[Stored entries]
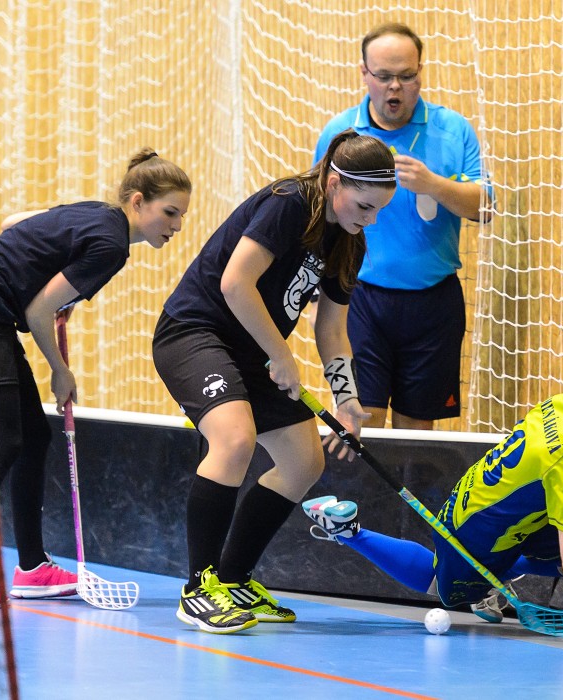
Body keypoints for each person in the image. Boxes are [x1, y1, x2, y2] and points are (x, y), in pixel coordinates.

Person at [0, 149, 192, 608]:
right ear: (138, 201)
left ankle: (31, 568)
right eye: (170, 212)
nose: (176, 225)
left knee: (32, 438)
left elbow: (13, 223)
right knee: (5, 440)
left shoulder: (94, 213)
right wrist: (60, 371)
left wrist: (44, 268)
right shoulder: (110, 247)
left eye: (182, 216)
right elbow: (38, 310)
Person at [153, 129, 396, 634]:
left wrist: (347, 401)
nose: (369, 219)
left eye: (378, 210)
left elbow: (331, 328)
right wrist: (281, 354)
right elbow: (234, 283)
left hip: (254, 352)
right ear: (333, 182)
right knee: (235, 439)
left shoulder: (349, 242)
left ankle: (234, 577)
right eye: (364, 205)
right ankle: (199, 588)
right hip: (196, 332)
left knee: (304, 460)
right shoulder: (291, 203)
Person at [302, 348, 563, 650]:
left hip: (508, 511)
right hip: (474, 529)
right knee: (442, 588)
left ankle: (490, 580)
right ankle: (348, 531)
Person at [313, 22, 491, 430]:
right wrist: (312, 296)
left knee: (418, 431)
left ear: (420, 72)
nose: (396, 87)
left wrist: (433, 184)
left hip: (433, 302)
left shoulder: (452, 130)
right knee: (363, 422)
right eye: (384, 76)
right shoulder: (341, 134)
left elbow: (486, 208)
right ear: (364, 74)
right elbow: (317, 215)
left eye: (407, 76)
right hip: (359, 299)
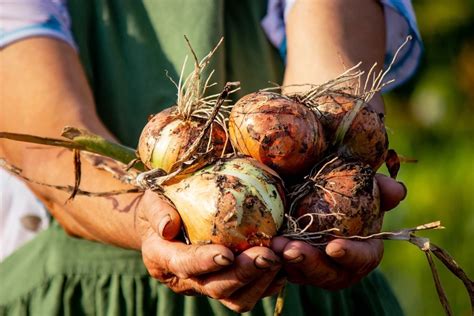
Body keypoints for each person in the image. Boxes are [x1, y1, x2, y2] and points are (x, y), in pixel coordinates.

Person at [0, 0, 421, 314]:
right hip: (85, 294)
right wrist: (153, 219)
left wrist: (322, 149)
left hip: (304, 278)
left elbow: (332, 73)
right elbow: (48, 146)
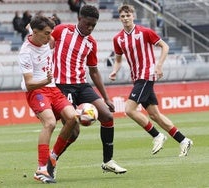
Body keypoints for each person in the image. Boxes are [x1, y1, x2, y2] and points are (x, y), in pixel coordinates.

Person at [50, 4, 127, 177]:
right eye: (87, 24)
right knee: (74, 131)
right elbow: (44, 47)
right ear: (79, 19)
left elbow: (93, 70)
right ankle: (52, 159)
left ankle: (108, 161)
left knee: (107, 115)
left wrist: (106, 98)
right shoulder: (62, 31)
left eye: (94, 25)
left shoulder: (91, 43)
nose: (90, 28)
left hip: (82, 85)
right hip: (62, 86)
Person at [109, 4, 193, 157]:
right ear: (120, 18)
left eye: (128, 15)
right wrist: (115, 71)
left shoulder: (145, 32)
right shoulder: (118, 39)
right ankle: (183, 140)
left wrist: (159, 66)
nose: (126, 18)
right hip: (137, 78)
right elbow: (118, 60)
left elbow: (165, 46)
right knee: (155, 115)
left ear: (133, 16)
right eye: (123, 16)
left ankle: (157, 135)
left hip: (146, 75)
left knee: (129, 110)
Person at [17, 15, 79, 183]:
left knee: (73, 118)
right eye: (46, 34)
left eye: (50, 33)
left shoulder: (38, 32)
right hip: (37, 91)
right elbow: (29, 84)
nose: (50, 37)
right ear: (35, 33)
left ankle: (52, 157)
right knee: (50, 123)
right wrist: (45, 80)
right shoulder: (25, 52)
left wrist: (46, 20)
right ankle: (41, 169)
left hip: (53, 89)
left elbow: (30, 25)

**PROBLEM TO SOLVE**.
Each record must be set down again without alteration, and no picture may be carried over.

**RESPONSE TO THIS TASK**.
Body keypoints for each person in the image. Boxes are [x1, y1, x2, y2] and points are (x, y), in pixel coordinates.

Person at [0, 149, 192, 608]:
right ear: (138, 201)
left ankle: (31, 568)
right eye: (170, 212)
nose: (176, 225)
left knee: (32, 438)
left elbow: (13, 223)
right knee: (5, 440)
left shoulder: (94, 213)
right wrist: (60, 371)
left wrist: (44, 268)
right shoulder: (110, 247)
left eye: (182, 216)
right elbow: (38, 310)
Person at [153, 129, 396, 634]:
left wrist: (347, 401)
nose: (369, 219)
left eye: (378, 210)
left elbow: (331, 328)
right wrist: (281, 354)
right elbow: (234, 283)
left hip: (254, 352)
right ear: (333, 182)
right knee: (235, 439)
left shoulder: (349, 242)
left ankle: (234, 577)
right eye: (364, 205)
right ankle: (199, 588)
right hip: (196, 332)
left knee: (304, 460)
right shoulder: (291, 203)
Person at [302, 348, 563, 650]:
left hip: (508, 511)
right hip: (474, 529)
right knee: (442, 588)
left ankle: (490, 580)
right ankle: (348, 531)
Person at [313, 22, 491, 430]:
right wrist: (312, 296)
left knee: (418, 431)
left ear: (420, 72)
nose: (396, 87)
left wrist: (433, 184)
left hip: (433, 302)
left shoulder: (452, 130)
right knee: (363, 422)
right eye: (384, 76)
right shoulder: (341, 134)
left elbow: (486, 208)
right ear: (364, 74)
right elbow: (317, 215)
left eye: (407, 76)
right hip: (359, 299)
Body keypoints for each person in the image. Boxes are [x1, y1, x2, y2] and points are (x, y), in pixel coordinates.

Person at [0, 0, 421, 314]:
right hip: (85, 294)
right wrist: (153, 219)
left wrist: (322, 149)
left hip: (304, 278)
left elbow: (332, 73)
right elbow: (48, 146)
Body keypoints for each person in the image. Boxes are [x1, y1, x2, y2] and points are (x, y), in pixel coordinates.

Person at [50, 4, 127, 177]:
right eye: (87, 24)
right knee: (74, 131)
right elbow: (44, 47)
right ear: (79, 19)
left elbow: (93, 70)
right ankle: (52, 159)
left ankle: (108, 161)
left knee: (107, 115)
left wrist: (106, 98)
right shoulder: (62, 31)
left eye: (94, 25)
left shoulder: (91, 43)
nose: (90, 28)
left hip: (82, 85)
right hip: (62, 86)
Person at [109, 4, 193, 157]:
right ear: (120, 18)
left eye: (128, 15)
right wrist: (115, 71)
left shoulder: (145, 32)
right shoulder: (118, 39)
right ankle: (183, 140)
left wrist: (159, 66)
nose: (126, 18)
right hip: (137, 78)
right elbow: (118, 60)
left elbow: (165, 46)
right knee: (155, 115)
left ear: (133, 16)
right eye: (123, 16)
left ankle: (157, 135)
left hip: (146, 75)
left knee: (129, 110)
Person at [17, 15, 79, 183]:
left knee: (73, 118)
right eye: (46, 34)
left eye: (50, 33)
left shoulder: (38, 32)
right hip: (37, 91)
right elbow: (29, 84)
nose: (50, 37)
right ear: (35, 33)
left ankle: (52, 157)
right knee: (50, 123)
right wrist: (45, 80)
right shoulder: (25, 52)
left wrist: (46, 20)
right ankle: (41, 169)
left hip: (53, 89)
left elbow: (30, 25)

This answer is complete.